Foto: David Vogt

„Warum ist Spiritualität in und Kirche out“

Vortrag von Prof. Tobias Faix auf der Bundesratstagung 2018

Spiritualität boomt! Studien belegen einen gesellschaftlichen Trend hin zur Sinnsuche und einem geistigen Leben, gleichzeitig erleben die großen Kirchen hohe Austrittszahlen, und auch viele Freikirchen kämpfen mit stagnierenden Mitgliederzahlen. Wie kommt es, dass eben jene Institutionen, die über Jahrhunderte das geistliche Leben in Europa prägten, solche Schwierigkeiten haben, die sinnsuchende Gesellschaft mit ihrer Botschaft zu erreichen? Dieser Frage widmete sich Tobias Faix, Professor für Praktische Theologie an der CVJM-Hochschule in Kassel, in seinem Vortrag „Warum ist Spiritualität in und Kirche out?“

Grundlegend sei die Beobachtung eines gegenwärtig stattfindenden Paradigmenwechsels, so Faix. Globalisierung, Digitalisierung, Individualisierung und eine gesellschaftliche Pluralisierung zeugten von „soziokulturellen Umbrüchen von großer Tragweite“. Bisherige Denk- und Wertesysteme würden heute in Frage gestellt und gäben vielen Menschen keinen Halt mehr. Habe das Christentum über lange Zeit die Deutungshoheit in den existenziellen Fragen des Lebens gehabt, so konkurriere es heute mit einer Vielzahl an Religionen und Philosophien. Existenzielle Fragen wie „Was ist das gute Leben? Was gibt Sinn und Halt?“ hätten in diesem Werte-Vakuum eine hohe Bedeutung, im Dschungel der Meinungen und Möglichkeiten nehme die Gesellschaft feste Glaubenswahrheiten und Dogmen jedoch als überholt und einengend wahr. Jugendliche, so Faix, „sehen sich verschiedene Entwürfe an und greifen sich das heraus, was ihnen subjektiv hilft und Sinn gibt.“ Wahrheit werde als das verstanden, was dem Individuum subjektiv guttut. Wichtig sei nicht mehr, was ich glaube (Glaubensinhalt), sondern wie ich glaube (Haltung und Praxis). Dabei könne es auch zur Vermischung verschiedener religiöser Elemente kommen („Patchwork-Religion“).

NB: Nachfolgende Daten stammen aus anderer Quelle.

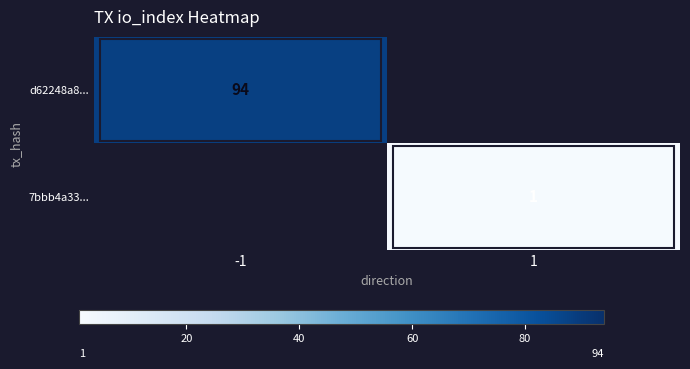

Is the value of 7bbb4a33... at 1 greater than the value of d62248a8... at -1?

No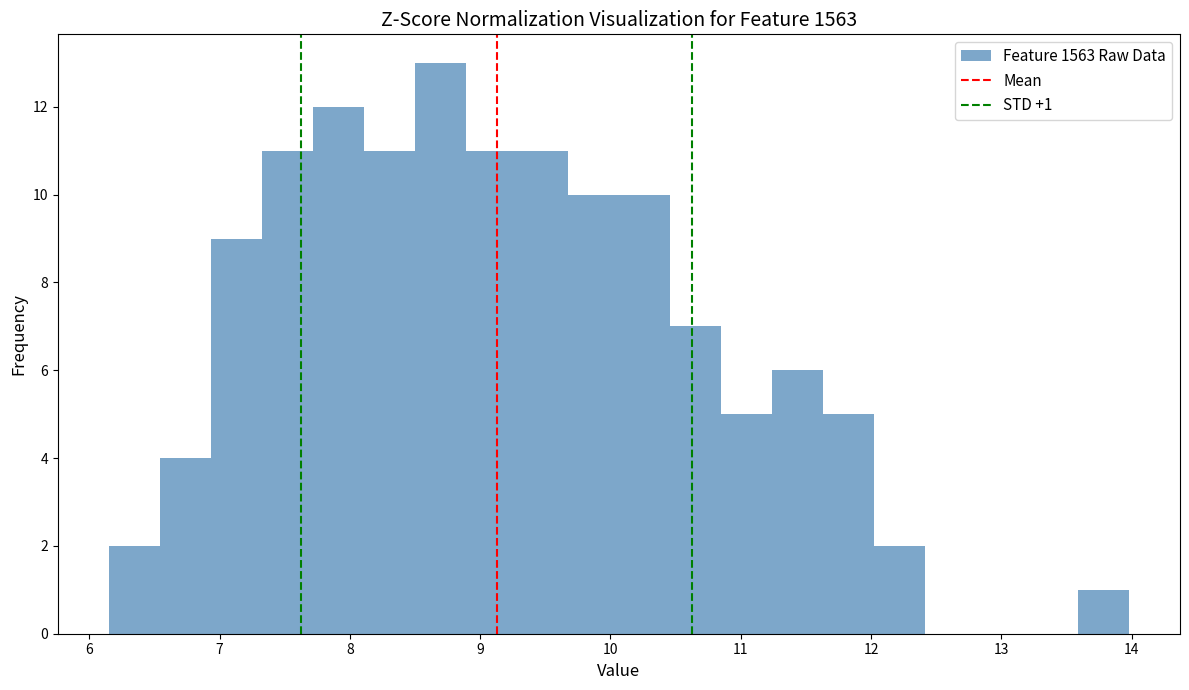

Around what value on the x-axis is the tallest bar? Give the approximate position of its centre, as read against the axis.

8.7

Um die Situation der Kirchen in diesem neuen Kontext zu verdeutlichen verwendete Faix das Bild einer Brücke, die neben einem Fluss steht, der seinen Flusslauf geändert hat: „Wir können die Brücke renovieren und schön anmalen, zum Beispiel durch modernen Lobpreis. Die Brücke führt dennoch nicht mehr über den Fluss.“ Stattdessen müssten wir unsere bisherigen Dogmen und Lehren hinterfragen, um die Menschen in ihrer Lebenswirklichkeit zu erreichen. Konkret wurde Faix bei klassischen Formen der Verkündigung. So sei beispielsweise die Rede von Schuld und Vergebung vielen Menschen fremd, da kein Schuldbewusstsein vorliege. Der Begriff Sünde werde als ethisch-bevormundend wahrgenommen und auch Kampfesmetaphorik, zum Beispiel der Kampf Gut gegen Böse, entspreche nicht dem pluralistischen Zeitgeist. Diese biblischen Botschaften seien für die Menschen von heute nicht mehr verständlich. Es bedürfe daher neuer Wege der Verkündigung, um die Menschen in ihrer Lebenswirklichkeit zu erreichen, so Faix. Gerade in der Leistungsgesellschaft seien die Themen Scham und Ausgrenzung hochaktuell. Der Mensch werde durch seine Arbeit, sein Aussehen oder seinen Verstand beurteilt, wie befreiend sei da die Rede von der bedingungslosen Annahme Christi und die gelebte Annahme von Menschen jeglicher Herkunft in den Ortsgemeinden. Christen sollten „die Sprengkraft des Kreuzes nutzen“, um bei und mit den Menschen zu sein und „anfassbar“ zu werden. Kirche dürfe nicht darin bestehen, innerhalb der eigenen vier Wände die immergleichen Dogmen rauf- und runter zu beten. Stattdessen sollten Christen ihr Umfeld sehr aufmerksam beobachten, zuhören und auf die Lebenswelt der Menschen eingehen. Es gehe nicht darum, das eigene Verständnis der biblischen Botschaft zu relativieren, sondern durch eine Haltung der Offenheit das Evangelium neu vorzuleben und verständlich zu machen. Dass dabei auch Altes hinterfragt und neu durchdacht wird, solle nicht als Gefahr verstanden werden, sondern als Aufgabe, das Evangelium lebendig in einen neuen Kontext einzupflanzen.